Farrow, in her prime, plays a trendy British photographer who becomes involved with Eberlin, and the ace supporting cast includes Harry Andrews, Per Oscarsson, the veteran Lionel Stander, a very young Peter Cook and Calvin Lockhart and the great Tom Courtenay, but the film is both driven and anchored by Harvey, as brooding here as he was in Frankenheimer's "The Manchurian Candidate."
The estimable Christopher Challis did the cinematography; Quincy Jones composed the ga-roovy score and Pierre Cardin (who else?) dressed Farrow. (BTW, there was a rare screening of "A Dandy in Aspic," yete another lost Columbia film, by the American Cinemathique in Los Angeles in January, 2008. It was shown on a double-bill with the aforementioned "A Deady Affair" at Hollywood's Egyptian Theater.)

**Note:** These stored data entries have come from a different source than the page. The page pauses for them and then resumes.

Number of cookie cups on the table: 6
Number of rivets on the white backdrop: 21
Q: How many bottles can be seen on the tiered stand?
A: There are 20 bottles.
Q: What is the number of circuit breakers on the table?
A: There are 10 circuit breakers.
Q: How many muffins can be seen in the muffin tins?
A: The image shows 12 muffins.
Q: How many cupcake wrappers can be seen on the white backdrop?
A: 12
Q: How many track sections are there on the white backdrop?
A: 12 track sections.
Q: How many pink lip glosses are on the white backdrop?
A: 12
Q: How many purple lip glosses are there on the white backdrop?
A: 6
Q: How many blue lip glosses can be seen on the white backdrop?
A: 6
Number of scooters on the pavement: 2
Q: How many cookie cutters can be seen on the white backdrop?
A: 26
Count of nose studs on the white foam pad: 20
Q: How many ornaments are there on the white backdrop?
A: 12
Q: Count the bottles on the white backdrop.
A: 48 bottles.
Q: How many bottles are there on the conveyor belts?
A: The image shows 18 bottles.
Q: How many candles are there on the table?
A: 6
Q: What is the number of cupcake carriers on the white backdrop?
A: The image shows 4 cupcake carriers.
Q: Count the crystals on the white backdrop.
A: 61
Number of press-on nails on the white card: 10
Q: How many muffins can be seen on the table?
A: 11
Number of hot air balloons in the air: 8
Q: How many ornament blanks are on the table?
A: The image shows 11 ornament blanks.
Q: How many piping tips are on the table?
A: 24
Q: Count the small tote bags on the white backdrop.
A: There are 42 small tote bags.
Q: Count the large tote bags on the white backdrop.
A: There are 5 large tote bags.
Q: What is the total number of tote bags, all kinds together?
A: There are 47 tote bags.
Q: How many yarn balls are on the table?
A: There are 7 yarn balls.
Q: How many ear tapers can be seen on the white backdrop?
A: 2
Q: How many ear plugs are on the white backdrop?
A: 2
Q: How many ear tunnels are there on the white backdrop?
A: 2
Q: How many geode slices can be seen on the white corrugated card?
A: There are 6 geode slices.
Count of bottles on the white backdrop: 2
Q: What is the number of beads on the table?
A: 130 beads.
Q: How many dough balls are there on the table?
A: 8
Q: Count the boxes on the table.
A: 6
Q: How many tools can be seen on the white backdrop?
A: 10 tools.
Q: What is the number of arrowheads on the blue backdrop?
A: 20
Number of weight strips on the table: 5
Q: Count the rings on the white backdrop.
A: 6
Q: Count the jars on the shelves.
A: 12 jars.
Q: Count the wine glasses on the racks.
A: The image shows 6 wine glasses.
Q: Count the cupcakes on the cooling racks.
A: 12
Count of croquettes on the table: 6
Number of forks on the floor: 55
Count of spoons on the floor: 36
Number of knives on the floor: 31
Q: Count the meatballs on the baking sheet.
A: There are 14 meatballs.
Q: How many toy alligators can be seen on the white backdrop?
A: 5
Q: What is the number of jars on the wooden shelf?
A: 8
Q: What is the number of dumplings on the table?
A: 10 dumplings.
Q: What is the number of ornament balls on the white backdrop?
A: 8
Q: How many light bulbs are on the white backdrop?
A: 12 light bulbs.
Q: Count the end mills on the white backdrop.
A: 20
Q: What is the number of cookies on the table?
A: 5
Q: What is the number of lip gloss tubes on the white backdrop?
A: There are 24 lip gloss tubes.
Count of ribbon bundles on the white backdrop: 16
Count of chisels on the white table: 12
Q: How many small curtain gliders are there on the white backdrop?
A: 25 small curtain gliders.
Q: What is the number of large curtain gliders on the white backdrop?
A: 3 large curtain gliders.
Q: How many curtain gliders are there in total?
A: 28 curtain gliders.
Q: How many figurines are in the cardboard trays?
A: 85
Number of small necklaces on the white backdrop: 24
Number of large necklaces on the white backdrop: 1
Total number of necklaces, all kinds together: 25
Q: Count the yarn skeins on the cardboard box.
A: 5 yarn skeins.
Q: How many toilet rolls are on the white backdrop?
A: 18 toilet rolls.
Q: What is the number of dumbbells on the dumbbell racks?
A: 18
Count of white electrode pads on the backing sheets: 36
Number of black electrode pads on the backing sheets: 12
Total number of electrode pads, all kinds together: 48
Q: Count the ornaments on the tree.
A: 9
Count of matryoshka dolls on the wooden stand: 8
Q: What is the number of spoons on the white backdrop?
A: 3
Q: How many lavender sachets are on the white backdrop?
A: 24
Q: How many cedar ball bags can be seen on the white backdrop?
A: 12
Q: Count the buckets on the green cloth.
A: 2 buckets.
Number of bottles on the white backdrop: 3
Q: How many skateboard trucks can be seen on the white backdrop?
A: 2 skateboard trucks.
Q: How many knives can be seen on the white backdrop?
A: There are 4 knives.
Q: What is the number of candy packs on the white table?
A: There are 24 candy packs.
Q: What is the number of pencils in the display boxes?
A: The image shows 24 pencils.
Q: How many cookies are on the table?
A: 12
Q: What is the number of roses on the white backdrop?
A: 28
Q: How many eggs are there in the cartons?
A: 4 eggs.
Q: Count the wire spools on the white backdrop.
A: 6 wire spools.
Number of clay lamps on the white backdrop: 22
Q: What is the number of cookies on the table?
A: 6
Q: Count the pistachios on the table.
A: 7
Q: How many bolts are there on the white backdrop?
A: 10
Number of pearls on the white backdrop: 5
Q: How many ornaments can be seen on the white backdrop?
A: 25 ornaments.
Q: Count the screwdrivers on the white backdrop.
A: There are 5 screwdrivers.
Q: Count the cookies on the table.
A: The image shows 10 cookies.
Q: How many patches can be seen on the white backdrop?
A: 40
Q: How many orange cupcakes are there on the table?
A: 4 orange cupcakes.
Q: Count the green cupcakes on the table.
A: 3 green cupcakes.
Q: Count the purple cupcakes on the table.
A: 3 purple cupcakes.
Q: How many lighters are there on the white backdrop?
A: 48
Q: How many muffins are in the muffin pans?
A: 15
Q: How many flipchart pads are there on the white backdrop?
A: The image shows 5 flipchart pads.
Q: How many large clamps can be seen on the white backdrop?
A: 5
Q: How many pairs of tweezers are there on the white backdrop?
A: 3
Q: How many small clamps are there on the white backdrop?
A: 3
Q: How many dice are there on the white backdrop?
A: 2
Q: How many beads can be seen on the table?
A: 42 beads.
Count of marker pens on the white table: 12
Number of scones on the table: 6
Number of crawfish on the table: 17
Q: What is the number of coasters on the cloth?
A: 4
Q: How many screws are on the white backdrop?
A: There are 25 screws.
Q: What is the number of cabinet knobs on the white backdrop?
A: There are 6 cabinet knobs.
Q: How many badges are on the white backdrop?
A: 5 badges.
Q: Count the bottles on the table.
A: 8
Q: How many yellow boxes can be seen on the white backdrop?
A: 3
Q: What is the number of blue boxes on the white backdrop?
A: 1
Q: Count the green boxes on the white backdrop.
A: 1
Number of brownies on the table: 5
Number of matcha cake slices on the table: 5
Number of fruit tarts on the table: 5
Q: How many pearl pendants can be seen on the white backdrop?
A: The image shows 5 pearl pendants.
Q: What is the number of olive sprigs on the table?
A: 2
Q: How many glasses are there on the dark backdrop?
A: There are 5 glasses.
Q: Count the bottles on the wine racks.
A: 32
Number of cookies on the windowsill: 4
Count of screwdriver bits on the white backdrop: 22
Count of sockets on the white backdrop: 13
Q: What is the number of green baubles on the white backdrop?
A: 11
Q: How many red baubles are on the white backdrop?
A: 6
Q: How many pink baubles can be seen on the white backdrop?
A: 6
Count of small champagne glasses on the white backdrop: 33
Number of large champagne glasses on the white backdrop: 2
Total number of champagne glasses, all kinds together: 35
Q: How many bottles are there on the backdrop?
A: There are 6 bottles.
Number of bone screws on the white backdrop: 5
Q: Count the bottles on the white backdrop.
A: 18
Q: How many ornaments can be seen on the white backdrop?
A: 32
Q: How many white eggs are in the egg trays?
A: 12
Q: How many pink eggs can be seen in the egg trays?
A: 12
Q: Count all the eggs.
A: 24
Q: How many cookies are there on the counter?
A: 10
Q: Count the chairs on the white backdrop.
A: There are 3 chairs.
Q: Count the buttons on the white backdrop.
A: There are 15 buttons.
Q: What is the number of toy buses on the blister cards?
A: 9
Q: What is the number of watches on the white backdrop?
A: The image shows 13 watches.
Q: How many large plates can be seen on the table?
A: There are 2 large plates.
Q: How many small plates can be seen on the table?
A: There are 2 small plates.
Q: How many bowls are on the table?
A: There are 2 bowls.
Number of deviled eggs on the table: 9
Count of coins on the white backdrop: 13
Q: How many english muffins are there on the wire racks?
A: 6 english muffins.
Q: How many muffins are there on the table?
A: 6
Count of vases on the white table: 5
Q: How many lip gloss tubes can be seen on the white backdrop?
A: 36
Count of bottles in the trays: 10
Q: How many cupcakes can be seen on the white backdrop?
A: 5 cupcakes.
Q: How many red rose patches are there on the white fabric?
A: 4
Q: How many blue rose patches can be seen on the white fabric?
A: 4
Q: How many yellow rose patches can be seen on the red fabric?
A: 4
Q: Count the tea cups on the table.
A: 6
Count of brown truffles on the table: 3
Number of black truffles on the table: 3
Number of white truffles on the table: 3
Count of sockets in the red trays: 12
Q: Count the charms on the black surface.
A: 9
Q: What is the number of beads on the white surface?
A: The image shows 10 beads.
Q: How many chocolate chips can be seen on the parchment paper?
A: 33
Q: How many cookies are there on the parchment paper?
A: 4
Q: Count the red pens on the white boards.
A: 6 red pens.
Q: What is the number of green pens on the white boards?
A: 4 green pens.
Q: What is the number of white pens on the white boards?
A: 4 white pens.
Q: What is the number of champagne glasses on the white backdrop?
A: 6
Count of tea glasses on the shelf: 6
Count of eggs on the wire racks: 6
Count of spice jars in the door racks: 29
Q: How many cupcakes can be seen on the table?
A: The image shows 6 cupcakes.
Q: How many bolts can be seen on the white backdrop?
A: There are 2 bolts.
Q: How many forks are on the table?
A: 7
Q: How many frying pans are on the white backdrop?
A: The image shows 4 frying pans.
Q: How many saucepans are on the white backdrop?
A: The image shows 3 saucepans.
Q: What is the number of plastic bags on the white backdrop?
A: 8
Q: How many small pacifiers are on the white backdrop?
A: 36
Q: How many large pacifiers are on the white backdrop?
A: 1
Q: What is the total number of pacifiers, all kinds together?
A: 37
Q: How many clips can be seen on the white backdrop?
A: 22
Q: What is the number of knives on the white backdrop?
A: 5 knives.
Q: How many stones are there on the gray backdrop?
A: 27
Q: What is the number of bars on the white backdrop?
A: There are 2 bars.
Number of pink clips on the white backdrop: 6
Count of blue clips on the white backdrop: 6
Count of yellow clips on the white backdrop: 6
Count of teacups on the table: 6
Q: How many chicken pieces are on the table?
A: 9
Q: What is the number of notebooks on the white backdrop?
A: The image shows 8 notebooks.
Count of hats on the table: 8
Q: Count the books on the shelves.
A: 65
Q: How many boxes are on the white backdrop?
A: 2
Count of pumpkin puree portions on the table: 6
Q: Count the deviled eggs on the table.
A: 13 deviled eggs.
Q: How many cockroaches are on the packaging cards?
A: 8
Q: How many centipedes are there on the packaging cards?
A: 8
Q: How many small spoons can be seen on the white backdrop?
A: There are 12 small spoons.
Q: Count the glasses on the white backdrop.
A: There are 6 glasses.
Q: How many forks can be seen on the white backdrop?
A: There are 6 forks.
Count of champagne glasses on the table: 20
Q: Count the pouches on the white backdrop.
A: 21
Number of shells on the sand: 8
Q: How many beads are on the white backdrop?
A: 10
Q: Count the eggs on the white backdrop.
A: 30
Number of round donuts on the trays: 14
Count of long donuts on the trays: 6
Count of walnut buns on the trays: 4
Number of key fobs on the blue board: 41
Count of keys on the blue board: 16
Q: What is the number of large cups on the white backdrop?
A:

I can't think of a better way to spend a midweek evening than in the company of Francois Truffaut and Jeanne Moreau who memorably collaborated on the sublime "The Bride Wore Black"/"La Mariee Etait en Noir," scheduled for 8 p.m. on 29 September.






Brooding Frank and wistful Shirley in Minnelli's
"...Some Came Running"






End the month on 30 September with late, late night screenings of Brian DePalma's "Obsession" and Martin Scorsese's "Taxi Driver," starting at midnight, and Minnelli's pitch-perfect "...Some Came Running," penciled in for 3:45 p.m. that day. The end to a perfect TCM month.